Listed entries:
▬▬▬
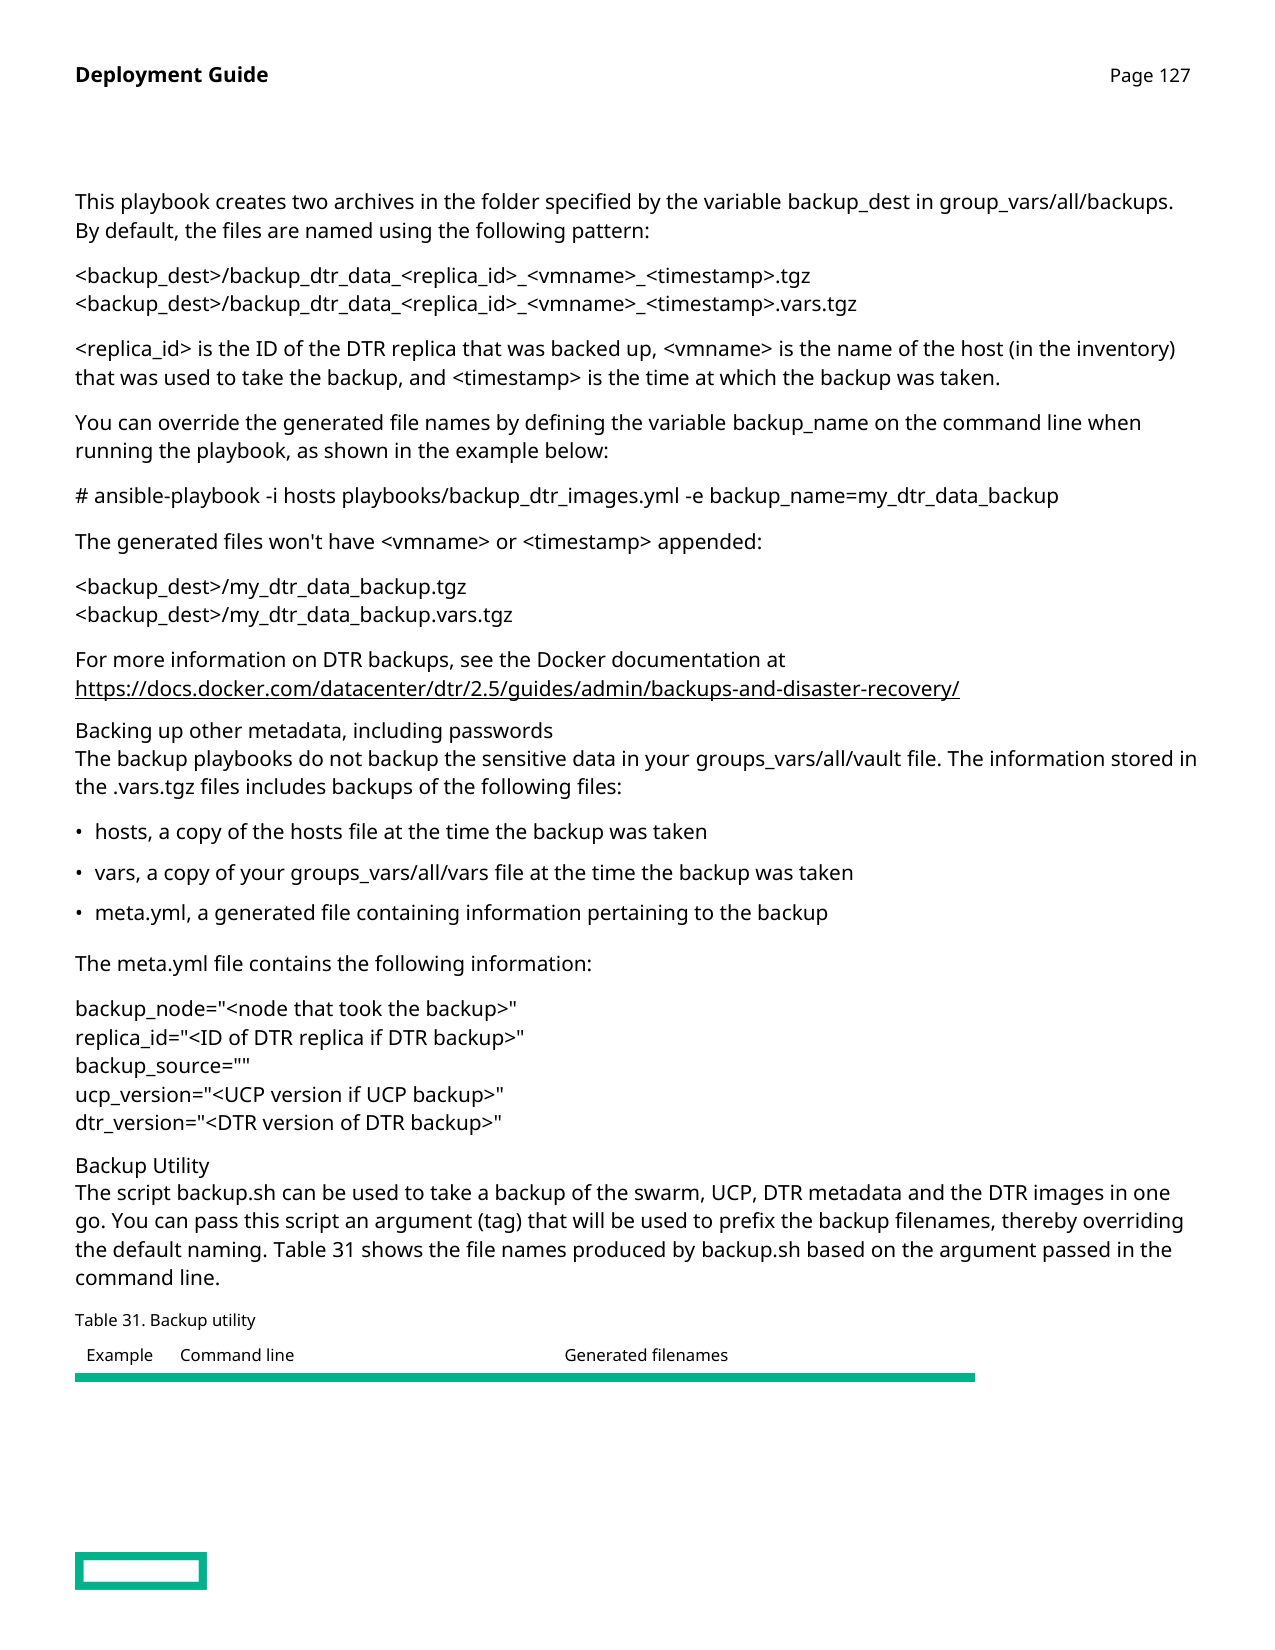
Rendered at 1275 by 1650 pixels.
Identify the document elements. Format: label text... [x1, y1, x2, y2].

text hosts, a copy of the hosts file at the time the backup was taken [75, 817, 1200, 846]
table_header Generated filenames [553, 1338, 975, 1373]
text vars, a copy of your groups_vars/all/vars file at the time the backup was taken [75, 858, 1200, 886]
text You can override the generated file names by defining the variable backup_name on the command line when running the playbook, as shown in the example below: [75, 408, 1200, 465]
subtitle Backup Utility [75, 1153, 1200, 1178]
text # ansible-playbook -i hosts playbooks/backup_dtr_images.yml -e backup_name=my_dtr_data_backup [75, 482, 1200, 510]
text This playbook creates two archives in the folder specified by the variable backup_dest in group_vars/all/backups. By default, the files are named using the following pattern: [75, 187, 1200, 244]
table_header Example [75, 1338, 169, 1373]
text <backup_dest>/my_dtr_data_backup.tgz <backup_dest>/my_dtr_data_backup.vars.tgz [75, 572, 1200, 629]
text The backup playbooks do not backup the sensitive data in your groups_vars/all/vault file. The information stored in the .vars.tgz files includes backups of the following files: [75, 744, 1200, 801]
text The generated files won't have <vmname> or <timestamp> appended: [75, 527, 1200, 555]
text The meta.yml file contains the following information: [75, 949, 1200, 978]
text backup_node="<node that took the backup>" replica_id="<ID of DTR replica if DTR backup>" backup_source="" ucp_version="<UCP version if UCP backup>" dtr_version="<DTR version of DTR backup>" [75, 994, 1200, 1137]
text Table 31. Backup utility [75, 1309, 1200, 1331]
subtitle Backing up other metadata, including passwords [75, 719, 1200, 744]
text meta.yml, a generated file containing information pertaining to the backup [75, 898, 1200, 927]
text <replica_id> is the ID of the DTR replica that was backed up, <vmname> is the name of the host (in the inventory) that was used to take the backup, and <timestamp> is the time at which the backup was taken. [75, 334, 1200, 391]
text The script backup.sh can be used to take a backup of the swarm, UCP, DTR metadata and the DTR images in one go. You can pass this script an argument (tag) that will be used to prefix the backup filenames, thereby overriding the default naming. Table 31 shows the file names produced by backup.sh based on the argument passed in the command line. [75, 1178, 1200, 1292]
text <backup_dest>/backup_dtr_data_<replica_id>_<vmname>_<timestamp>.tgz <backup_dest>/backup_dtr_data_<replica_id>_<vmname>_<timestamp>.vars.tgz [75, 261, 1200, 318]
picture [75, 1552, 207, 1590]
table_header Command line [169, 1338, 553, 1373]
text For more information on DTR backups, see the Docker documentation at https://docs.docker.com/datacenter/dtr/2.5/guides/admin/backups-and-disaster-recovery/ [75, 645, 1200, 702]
▬▬▬
What you are asked to do: Copy each line holding the word "hosts" from the listing above.

Task result:
text hosts, a copy of the hosts file at the time the backup was taken [75, 817, 1200, 846]
text # ansible-playbook -i hosts playbooks/backup_dtr_images.yml -e backup_name=my_dtr_data_backup [75, 482, 1200, 510]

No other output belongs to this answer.